--- SOURCE MATERIAL Enclosed Below ---

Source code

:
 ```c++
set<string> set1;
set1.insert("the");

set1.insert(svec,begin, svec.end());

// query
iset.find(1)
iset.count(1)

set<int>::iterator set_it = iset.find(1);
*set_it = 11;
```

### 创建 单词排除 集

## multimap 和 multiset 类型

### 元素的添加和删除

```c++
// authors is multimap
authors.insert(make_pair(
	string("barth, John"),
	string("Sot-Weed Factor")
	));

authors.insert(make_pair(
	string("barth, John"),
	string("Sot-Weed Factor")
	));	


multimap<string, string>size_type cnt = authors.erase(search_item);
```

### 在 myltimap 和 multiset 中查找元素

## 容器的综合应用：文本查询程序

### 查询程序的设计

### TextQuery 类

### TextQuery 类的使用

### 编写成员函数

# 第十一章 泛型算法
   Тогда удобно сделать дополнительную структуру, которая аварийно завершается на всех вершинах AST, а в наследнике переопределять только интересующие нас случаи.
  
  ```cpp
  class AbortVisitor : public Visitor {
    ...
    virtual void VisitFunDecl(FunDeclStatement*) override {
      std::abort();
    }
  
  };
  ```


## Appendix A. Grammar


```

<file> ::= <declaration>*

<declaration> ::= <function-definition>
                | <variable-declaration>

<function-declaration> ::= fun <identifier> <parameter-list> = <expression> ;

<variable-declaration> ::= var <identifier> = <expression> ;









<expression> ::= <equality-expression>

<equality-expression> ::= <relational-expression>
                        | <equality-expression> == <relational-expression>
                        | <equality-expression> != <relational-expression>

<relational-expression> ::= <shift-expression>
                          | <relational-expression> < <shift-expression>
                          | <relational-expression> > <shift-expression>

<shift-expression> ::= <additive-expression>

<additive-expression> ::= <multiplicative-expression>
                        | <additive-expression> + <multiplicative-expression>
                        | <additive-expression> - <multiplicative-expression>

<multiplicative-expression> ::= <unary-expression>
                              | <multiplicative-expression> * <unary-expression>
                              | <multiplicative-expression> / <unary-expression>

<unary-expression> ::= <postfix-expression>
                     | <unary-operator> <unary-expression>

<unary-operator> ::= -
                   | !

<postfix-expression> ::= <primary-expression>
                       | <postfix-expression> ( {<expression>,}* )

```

--- End of Enclosed SOURCE MATERIAL ---

EXERCISE OBJECTIVE » Wherever "relational" appears in the listing, report the line it is on.

SOLVED PROBLEM »
<equality-expression> ::= <relational-expression>
                        | <equality-expression> == <relational-expression>
                        | <equality-expression> != <relational-expression>
<relational-expression> ::= <shift-expression>
                          | <relational-expression> < <shift-expression>
                          | <relational-expression> > <shift-expression>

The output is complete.